Summary
Many people who have cancer or have survived the disease struggle with the physical and psycho-social consequences of treatment that can be avoided or managed. There is also growing evidence to support the role of healthy lifestyle choices, particularly exercise, in promoting better outcomes and survival rates.
The Newcastle Macmillan-One-to-One Service aims to ensure patients living with and beyond a diagnosis of cancer are supported to live as well as possible following treatment. The Newcastle Service is one of 16 implementation sites nationally and is piloting four new roles to address the concerns of patients who have needs of varying complexity.
Challenge
An increase in cancer survivors places greater pressure on aftercare. Currently cancer follow-up pathways are secondary care-based, but community involvement will be increasingly important.
Many patients have unmet needs, particularly at treatment end, and may struggle with manageable physical or psychological consequences of treatment.
Macmillan Cancer Support (MCS) has been working to address this. The Newcastle-upon-Tyne Hospitals NHS Foundation Trust, with local GP practices, was one of 16 pilot sites for the Macmillan One-to-One Implementation project, aimed at developing a new model of after-care.
This project was an opportunity to ensure patients continued to have access to individualised holistic support and to understand how to live well following treatment.
Objectives
Among the project’s objectives were to identify, assess and meet the needs of patients at the end of treatment, and to develop a model of care to provide effective support. The team also aimed to measure patient experience and quality of care, to develop a risk stratification tool and to identify the workforce and skills to provide effective support to this patient group.
Other objectives were to develop strong working relationships with all relevant partners, establish a directory of services, to explore sustainability and transferability of the service, and develop educational opportunities.
Solution
The team developed a three-level approach to the post-treatment needs of patients (Level 1 supported self management, Level 2, shared care and Level 3, complex care). For patients reaching treatment end, they offered cancer site-specific health and wellbeing events. Relevant professionals including consultant oncologists contribute to the sessions.
Level 2 involved One-to-One consultations for patients with more complex needs. At Level 3, patients with the most complex needs were offered more in-depth support. A six-week Living Well programme was offered to those struggling to self-manage.
The team networked with relevant professionals and began building a directory of services and resources. They engaged with the Macmillan evaluation process in addition to undertaking local audits. They are currently building a business case to obtain ongoing funding.
Results
Learnings
Lessons learnt included the need for extensive pre-planning, engagement with relevant professionals and ongoing promotion.
Project members also found it was necessary to have a strong steering group with stakeholders able to influence peers and commissioners.

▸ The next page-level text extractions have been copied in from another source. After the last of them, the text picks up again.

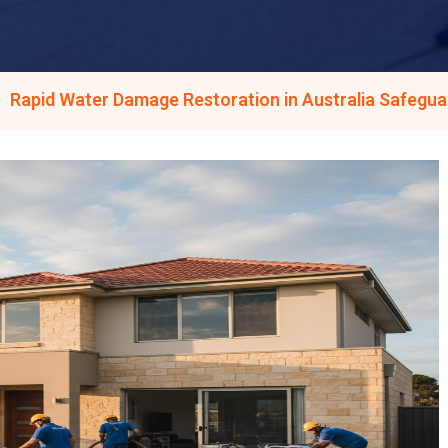
Rapid Water Damage Restoration in Australia Safegua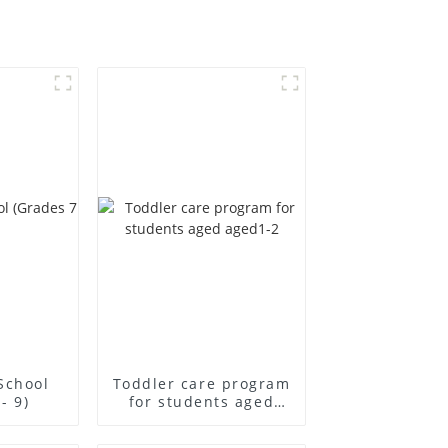
School
Toddler care program
- 9)
for students aged
aged1-2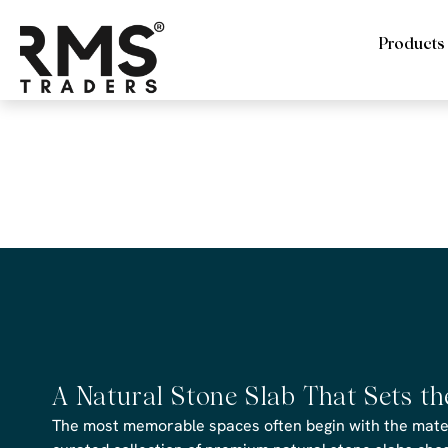
Products
RMS Trade
file
A Natural Stone Slab That Sets t
The most memorable spaces often begin with the materi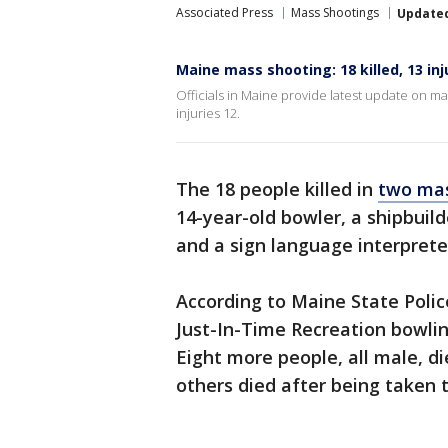
Associated Press
Mass Shootings
Update
Maine mass shooting: 18 killed, 13 in
Officials in Maine provide latest update on 
injuries 12.
The 18 people killed in
two mas
14-year-old bowler, a shipbuil
and a sign language interprete
According to Maine State Polic
Just-In-Time Recreation bowlin
Eight more people, all male, d
others died after being taken t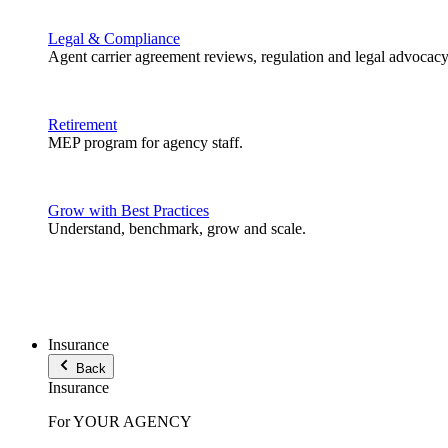
Legal & Compliance
Agent carrier agreement reviews, regulation and legal advocacy
Retirement
MEP program for agency staff.
Grow with Best Practices
Understand, benchmark, grow and scale.
Insurance
Back
Insurance
For YOUR AGENCY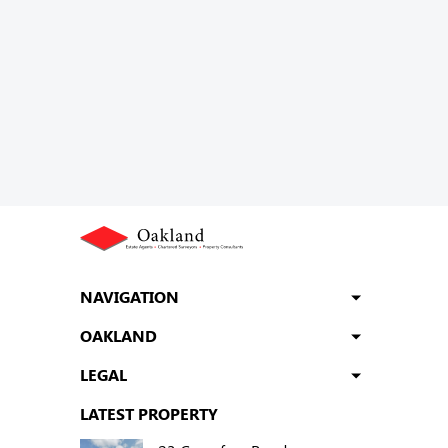
NAVIGATION
OAKLAND
LEGAL
LATEST PROPERTY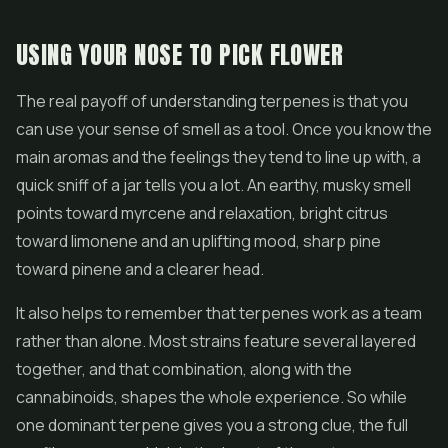
USING YOUR NOSE TO PICK FLOWER
The real payoff of understanding terpenes is that you
can use your sense of smell as a tool. Once you know the
main aromas and the feelings they tend to line up with, a
quick sniff of a jar tells you a lot. An earthy, musky smell
points toward myrcene and relaxation, bright citrus
toward limonene and an uplifting mood, sharp pine
toward pinene and a clearer head.
It also helps to remember that terpenes work as a team
rather than alone. Most strains feature several layered
together, and that combination, along with the
cannabinoids, shapes the whole experience. So while
one dominant terpene gives you a strong clue, the full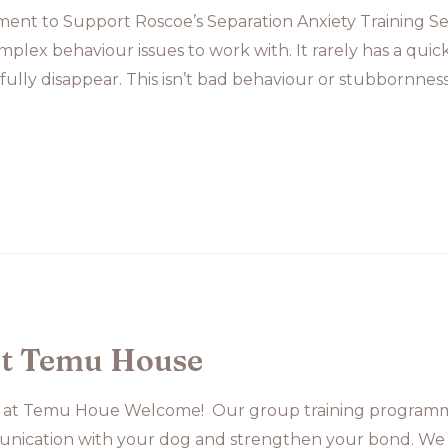
nt to Support Roscoe’s Separation Anxiety Training Sep
plex behaviour issues to work with. It rarely has a quic
 fully disappear. This isn’t bad behaviour or stubbornness. 
at Temu House
 at Temu Houe Welcome! Our group training programme
nication with your dog and strengthen your bond. We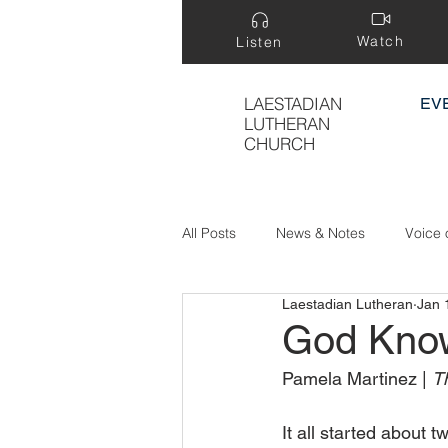
Watch
Listen
LAESTADIAN
EV
LUTHERAN
CHURCH
All Posts
News & Notes
Voice 
Laestadian Lutheran
Jan 
Treasure Hidden in a Field
God Kno
Pamela Martinez | 
Th
It all started about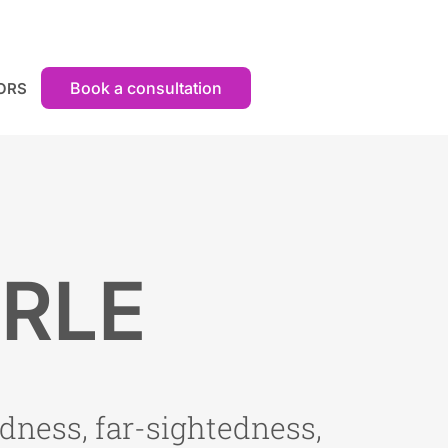
Book a consultation
ORS
 RLE
dness, far-sightedness,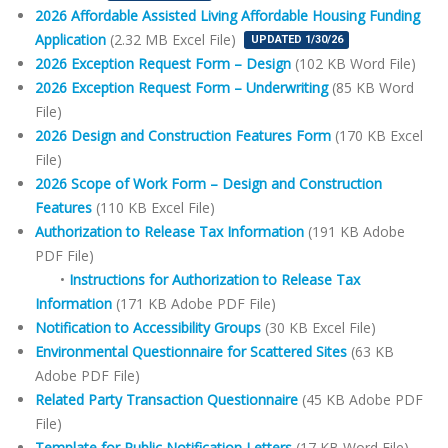
2026 Affordable Assisted Living Affordable Housing Funding
Application
(2.32 MB Excel File)
UPDATED 1/30/26
2026 Exception Request Form – Design
(102 KB Word File)
2026 Exception Request Form – Underwriting
(85 KB Word
File)
2026 Design and Construction Features Form
(170 KB Excel
File)
2026 Scope of Work Form – Design and Construction
Features
(110 KB Excel File)
Authorization to Release Tax Information
(191 KB Adobe
PDF File)
•
Instructions for Authorization to Release Tax
Information
(171 KB Adobe PDF File)
Notification to Accessibility Groups
(30 KB Excel File)
Environmental Questionnaire for Scattered Sites
(63 KB
Adobe PDF File)
Related Party Transaction Questionnaire
(45 KB Adobe PDF
File)
Template for Public Notification Letters
(17 KB Word File)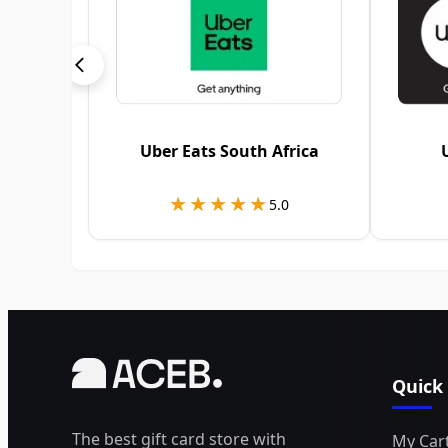
Uber Eats South Africa
★★★★★
★★★★★
5.0
Quick
The best gift card store with
My Car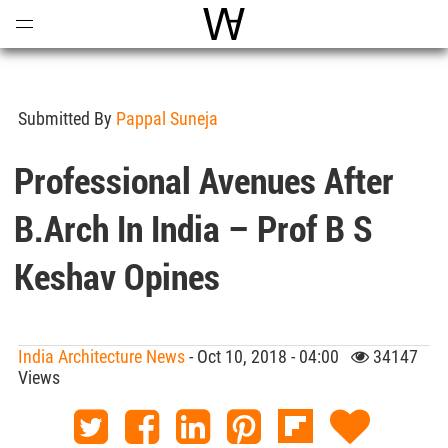
Open
Menu
World Architecture Communi
Submitted By
Pappal Suneja
Professional Avenues After
B.Arch In India – Prof B S
Keshav Opines
India Architecture News
- Oct 10, 2018 - 04:00
34147
Views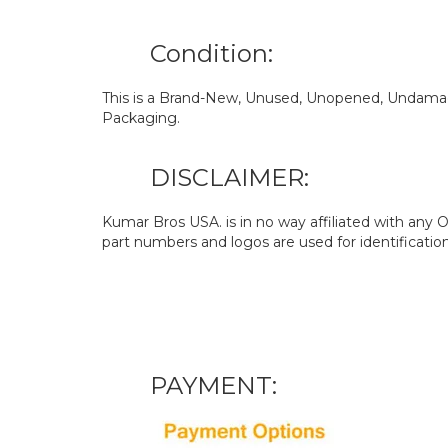
Condition:
This is a Brand-New, Unused, Unopened, Undamage
Packaging.
DISCLAIMER:
Kumar Bros USA. is in no way affiliated with an
part numbers and logos are used for identificatio
PAYMENT: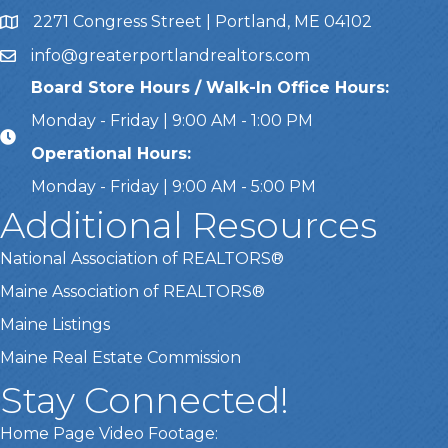
2271 Congress Street | Portland, ME 04102
Address & Map
info@greaterportlandrealtors.com
Email
Board Store Hours / Walk-In Office Hours:
Monday - Friday | 9:00 AM - 1:00 PM
Operational Hours:
Monday - Friday | 9:00 AM - 5:00 PM
Additional Resources
National Association of REALTORS®
Maine Association of REALTORS®
Maine Listings
Maine Real Estate Commission
Stay Connected!
Home Page Video Footage: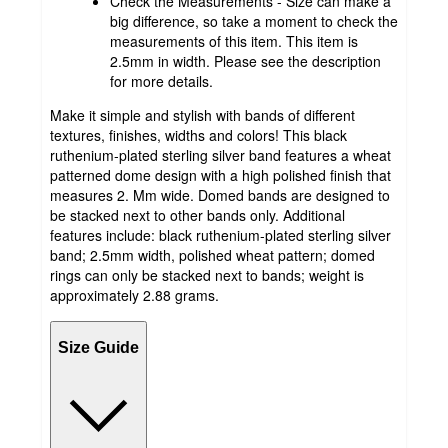
Check the Measurements - Size can make a
big difference, so take a moment to check the
measurements of this item. This item is
2.5mm in width. Please see the description
for more details.
Make it simple and stylish with bands of different
textures, finishes, widths and colors! This black
ruthenium-plated sterling silver band features a wheat
patterned dome design with a high polished finish that
measures 2. Mm wide. Domed bands are designed to
be stacked next to other bands only. Additional
features include: black ruthenium-plated sterling silver
band; 2.5mm width, polished wheat pattern; domed
rings can only be stacked next to bands; weight is
approximately 2.88 grams.
Size Guide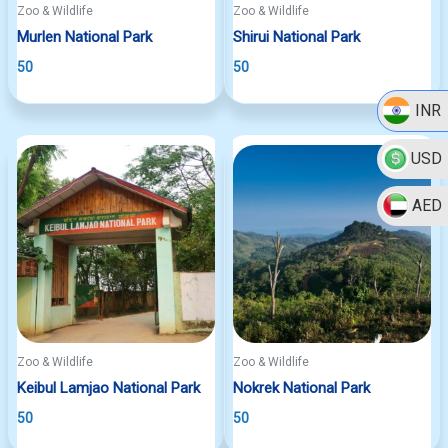
Zoo & Wildlife
Zoo & Wildlife
Murlen National Park
Shirui National Park
50
50
INR
USD
AED
Zoo & Wildlife
Zoo & Wildlife
Keibul Lamjao National Park
Nokrek National Park
50
50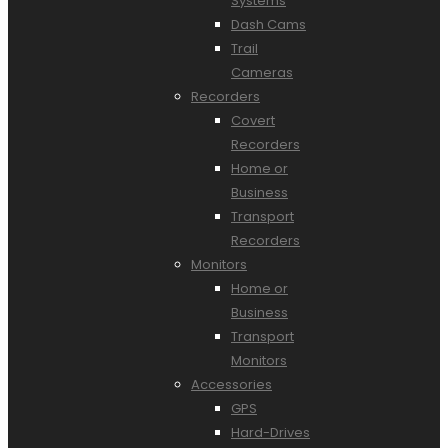
Systems
Dash Cams
Trail
Cameras
Recorders
Covert
Recorders
Home or
Business
Transport
Recorders
Monitors
Home or
Business
Transport
Monitors
Accessories
GPS
Hard-Drives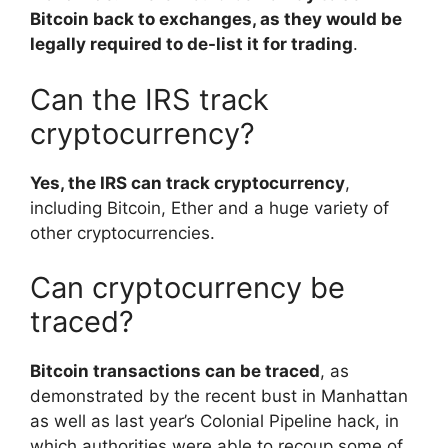
Bitcoin back to exchanges, as they would be
legally required to de-list it for trading
.
Can the IRS track
cryptocurrency?
Yes, the IRS can track cryptocurrency
,
including Bitcoin, Ether and a huge variety of
other cryptocurrencies.
Can cryptocurrency be
traced?
Bitcoin transactions can be traced
, as
demonstrated by the recent bust in Manhattan
as well as last year’s Colonial Pipeline hack, in
which authorities were able to recoup some of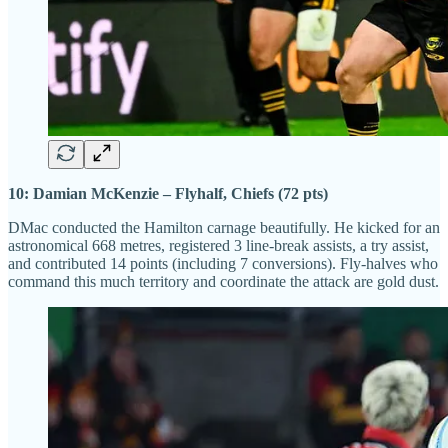
10: Damian McKenzie – Flyhalf, Chiefs (72 pts)
DMac conducted the Hamilton carnage beautifully. He kicked for an
astronomical 668 metres, registered 3 line-break assists, a try assist,
and contributed 14 points (including 7 conversions). Fly-halves who
command this much territory and coordinate the attack are gold dust.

They learnt that they needed to take every opportunity to promote the service and to listen to service users about their needs.
Other lessons included using the evidence base to structure the service and align it with local needs, and to guide the skillset needed. The team learnt to network widely, liaising with services not traditionally linked to cancer care (for example, Age Concern and mental health services) and to work closely with cancer nurse specialists.
Evaluation
MCS expected the service to prevent admissions. While a few were prevented, the team found that the service is addressing the needs of other patients, including those who had not contacted healthcare services.
The use of nursing staff is able to save professionals six to seven hours a week, allowing them to see patients at other stages. Patients are being signposted to various services, including those not utilised pre-project. The team promotes healthy lifestyles and uptake of exercise on referral is about 70 per cent.
Patient experience and quality of life feedback is very encouraging, both locally and nationally. The team has worked with nurse specialists to deliver health and wellbeing events for four main cancers. These will be extended to other tumour groups.